Manejó y en cuestión de minutos llegó a su casa, en la cual Rufioh, su padre, parecía estar teniendo una charla con Aranea, "¿La madre de Vriska? ¿Qué hace aquí… Y por qué le sonríe tanto?. Prefirió no hacer preguntas, y sólo saludar, había veces que no entendía en nada a su padre. Se encerró en su cuarto, a hacer sus deberes, como se debe.

Cuando terminó hacerlos, decidió enviarle un mensaje a una persona antes de irse a dormir.

TXT

"Karkat, nos vemos mañana, bro. Te pasaré a buscar bien temprano, así que estate listo para entonces. ¡Duerme bien!".

TXT.

Apenas cerró la puerta tras de sí, el padre de Karkat empezó a preguntarle absolutamente todo sobre su nuevo amigo. Entre protestas, el pequeño Vantas, respondió un poco esquivo, y se encerró en su habitación.

Terminada la cena, Karkat se echó en su cama cansado dispuesto a conciliar un buen sueño cuando su celular suena. Tenía un mensaje nuevo y era de Tavros. No pudo evitar sonreír.

Por la mañana despertó con gran energía. Mientras terminaba de desayunar, sonó la bocina de una camioneta, sin dudas era su amigo, el cual lo había venido a buscar como había dicho en el mensaje de texto.

— ¡Me voy con Tavros!- Le avisó a Kankri, su padre, y salió despedido por la puerta de entrada.

Y allí estaba él, fiel como un árbol, el cual esperaba a Karkat con una enorme sonrisa, sin importar lo que él tardase o algo similar, sin embargo, pese a que el Vantas salió temprano, ambos iban a llegar a tarde a causa de que el horario era demasiado apretado.

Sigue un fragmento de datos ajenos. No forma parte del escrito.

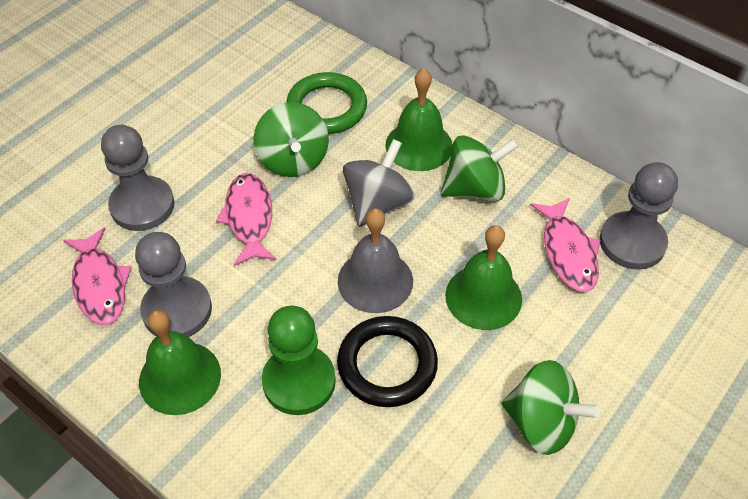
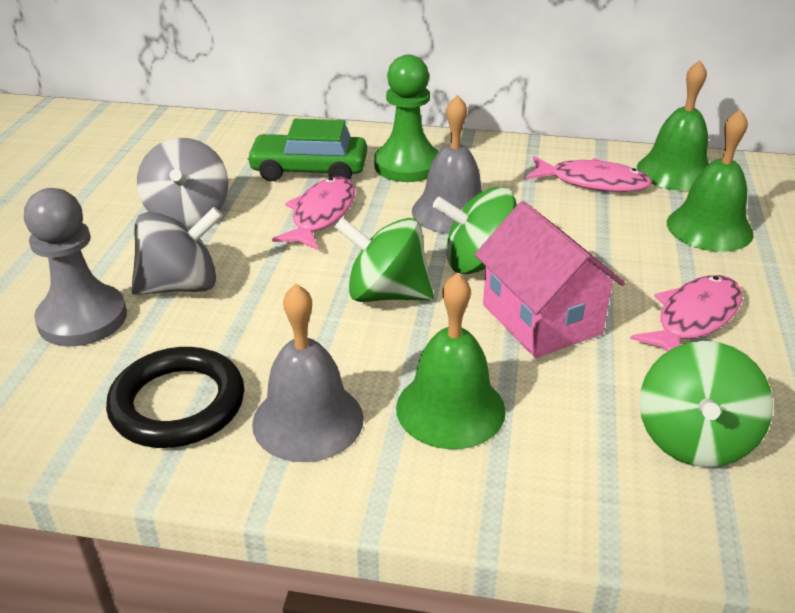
green car: 0 -> 1
green ring: 1 -> 0
grey bell: 1 -> 2
grey pawn: 3 -> 1
grey spinning top: 1 -> 2
pink house: 0 -> 1

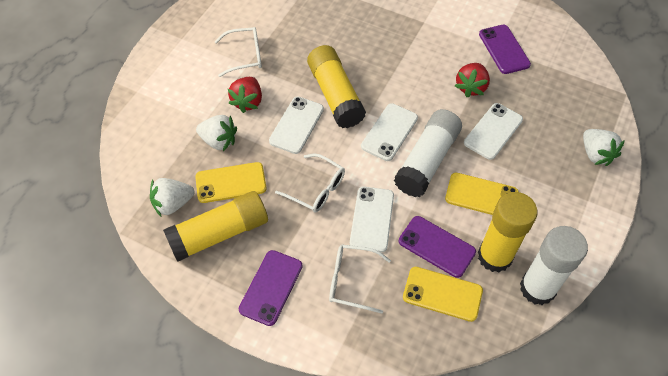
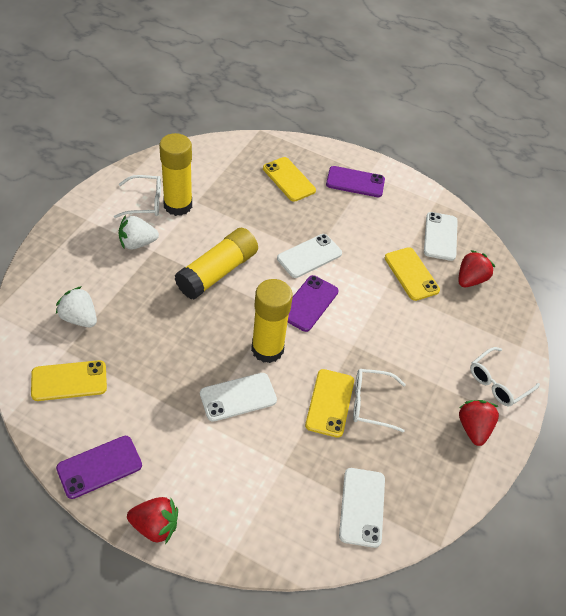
red strawberry: 2 -> 3
white glue stick: 2 -> 0
white strawberry: 3 -> 2
yellow phone: 3 -> 4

— ¿Qué pasa, bro? — El chico de cabellos castaños con una sonrisa reluciente le puso el nudillo a Karkat para que ambos "chocaran el puño" como forma de saludo.

Y así sin más, Tavros presionó el acelerador para empezar a manejar hacía la dirección de la escuela mientras hablaban de lo que habían hecho la noche anterior en su casa, hasta que finalmente llegaron.